#### DATA RECORDS

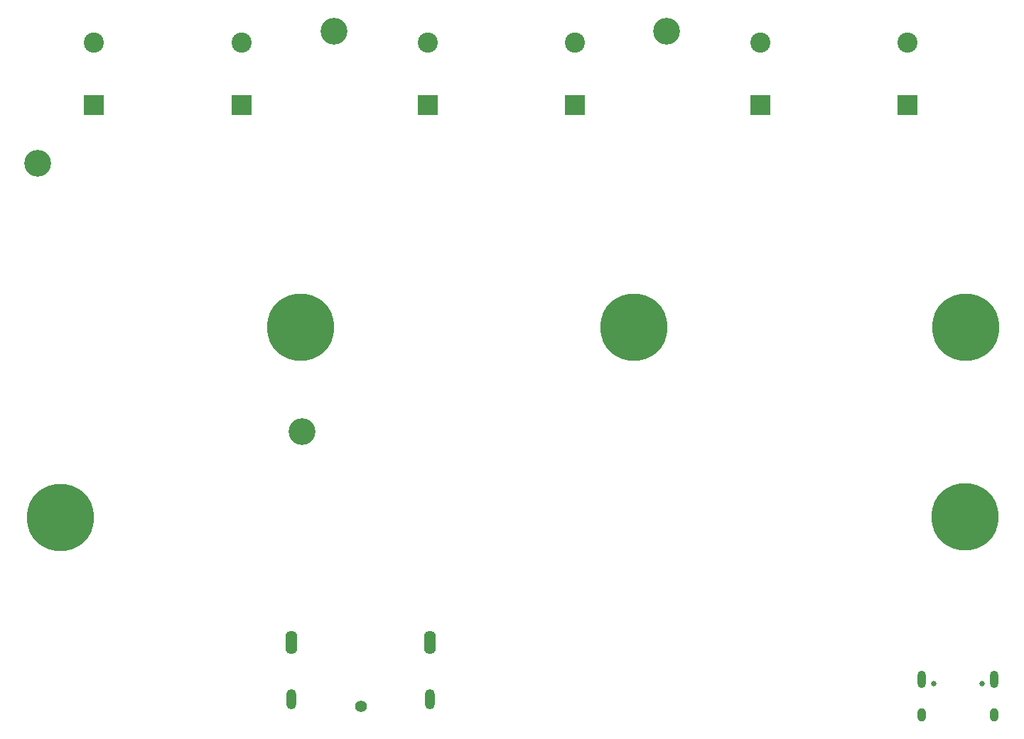
<source format=gbr>
%TF.GenerationSoftware,KiCad,Pcbnew,7.0.1*%
%TF.CreationDate,2023-07-16T19:11:46-05:00*%
%TF.ProjectId,Knockoff Inverter,4b6e6f63-6b6f-4666-9620-496e76657274,rev?*%
%TF.SameCoordinates,Original*%
%TF.FileFunction,Soldermask,Bot*%
%TF.FilePolarity,Negative*%
%FSLAX46Y46*%
G04 Gerber Fmt 4.6, Leading zero omitted, Abs format (unit mm)*
G04 Created by KiCad (PCBNEW 7.0.1) date 2023-07-16 19:11:46*
%MOMM*%
%LPD*%
G01*
G04 APERTURE LIST*
%ADD10C,8.000000*%
%ADD11R,2.400000X2.400000*%
%ADD12C,2.400000*%
%ADD13C,0.650000*%
%ADD14O,1.000000X2.100000*%
%ADD15O,1.000000X1.600000*%
%ADD16C,1.400000*%
%ADD17O,1.400000X2.800000*%
%ADD18O,1.200000X2.400000*%
%ADD19C,3.200000*%
G04 APERTURE END LIST*
D10*
%TO.C,J7*%
X208788000Y-85598000D03*
%TD*%
D11*
%TO.C,C20*%
X122555000Y-36532755D03*
D12*
X122555000Y-29032755D03*
%TD*%
D10*
%TO.C,J8*%
X100965000Y-85725000D03*
%TD*%
D11*
%TO.C,C24*%
X201930000Y-36532755D03*
D12*
X201930000Y-29032755D03*
%TD*%
D11*
%TO.C,C23*%
X184380000Y-36532755D03*
D12*
X184380000Y-29032755D03*
%TD*%
D11*
%TO.C,C21*%
X144780000Y-36532755D03*
D12*
X144780000Y-29032755D03*
%TD*%
D11*
%TO.C,C19*%
X105005000Y-36532755D03*
D12*
X105005000Y-29032755D03*
%TD*%
D11*
%TO.C,C22*%
X162330000Y-36532755D03*
D12*
X162330000Y-29032755D03*
%TD*%
D10*
%TO.C,J5*%
X208883250Y-62992000D03*
%TD*%
%TO.C,J4*%
X169297350Y-63042799D03*
%TD*%
%TO.C,J3*%
X129635250Y-62991999D03*
%TD*%
D13*
%TO.C,J2*%
X205007000Y-105540000D03*
X210787000Y-105540000D03*
D14*
X203577000Y-105040000D03*
D15*
X203577000Y-109220000D03*
D14*
X212217000Y-105040000D03*
D15*
X212217000Y-109220000D03*
%TD*%
D16*
%TO.C,J1*%
X136784000Y-108264000D03*
D17*
X128534000Y-100584000D03*
X145034000Y-100584000D03*
D18*
X128534000Y-107364000D03*
X145034000Y-107364000D03*
%TD*%
D19*
%TO.C,H4*%
X173228000Y-27686000D03*
%TD*%
%TO.C,H3*%
X133604000Y-27686000D03*
%TD*%
%TO.C,H2*%
X129794000Y-75438000D03*
%TD*%
%TO.C,H1*%
X98298000Y-43434000D03*
%TD*%
M02*

</source>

########

» **YOUR GOAL**
Your answer must be an exact copy of every entry, with the pictures left out.

» **TASK SOLUTION**
<source format=gbr>
%TF.GenerationSoftware,KiCad,Pcbnew,7.0.1*%
%TF.CreationDate,2023-07-16T19:11:46-05:00*%
%TF.ProjectId,Knockoff Inverter,4b6e6f63-6b6f-4666-9620-496e76657274,rev?*%
%TF.SameCoordinates,Original*%
%TF.FileFunction,Soldermask,Bot*%
%TF.FilePolarity,Negative*%
%FSLAX46Y46*%
G04 Gerber Fmt 4.6, Leading zero omitted, Abs format (unit mm)*
G04 Created by KiCad (PCBNEW 7.0.1) date 2023-07-16 19:11:46*
%MOMM*%
%LPD*%
G01*
G04 APERTURE LIST*
%ADD10C,8.000000*%
%ADD11R,2.400000X2.400000*%
%ADD12C,2.400000*%
%ADD13C,0.650000*%
%ADD14O,1.000000X2.100000*%
%ADD15O,1.000000X1.600000*%
%ADD16C,1.400000*%
%ADD17O,1.400000X2.800000*%
%ADD18O,1.200000X2.400000*%
%ADD19C,3.200000*%
G04 APERTURE END LIST*
D10*
%TO.C,J7*%
X208788000Y-85598000D03*
%TD*%
D11*
%TO.C,C20*%
X122555000Y-36532755D03*
D12*
X122555000Y-29032755D03*
%TD*%
D10*
%TO.C,J8*%
X100965000Y-85725000D03*
%TD*%
D11*
%TO.C,C24*%
X201930000Y-36532755D03*
D12*
X201930000Y-29032755D03*
%TD*%
D11*
%TO.C,C23*%
X184380000Y-36532755D03*
D12*
X184380000Y-29032755D03*
%TD*%
D11*
%TO.C,C21*%
X144780000Y-36532755D03*
D12*
X144780000Y-29032755D03*
%TD*%
D11*
%TO.C,C19*%
X105005000Y-36532755D03*
D12*
X105005000Y-29032755D03*
%TD*%
D11*
%TO.C,C22*%
X162330000Y-36532755D03*
D12*
X162330000Y-29032755D03*
%TD*%
D10*
%TO.C,J5*%
X208883250Y-62992000D03*
%TD*%
%TO.C,J4*%
X169297350Y-63042799D03*
%TD*%
%TO.C,J3*%
X129635250Y-62991999D03*
%TD*%
D13*
%TO.C,J2*%
X205007000Y-105540000D03*
X210787000Y-105540000D03*
D14*
X203577000Y-105040000D03*
D15*
X203577000Y-109220000D03*
D14*
X212217000Y-105040000D03*
D15*
X212217000Y-109220000D03*
%TD*%
D16*
%TO.C,J1*%
X136784000Y-108264000D03*
D17*
X128534000Y-100584000D03*
X145034000Y-100584000D03*
D18*
X128534000Y-107364000D03*
X145034000Y-107364000D03*
%TD*%
D19*
%TO.C,H4*%
X173228000Y-27686000D03*
%TD*%
%TO.C,H3*%
X133604000Y-27686000D03*
%TD*%
%TO.C,H2*%
X129794000Y-75438000D03*
%TD*%
%TO.C,H1*%
X98298000Y-43434000D03*
%TD*%
M02*

</source>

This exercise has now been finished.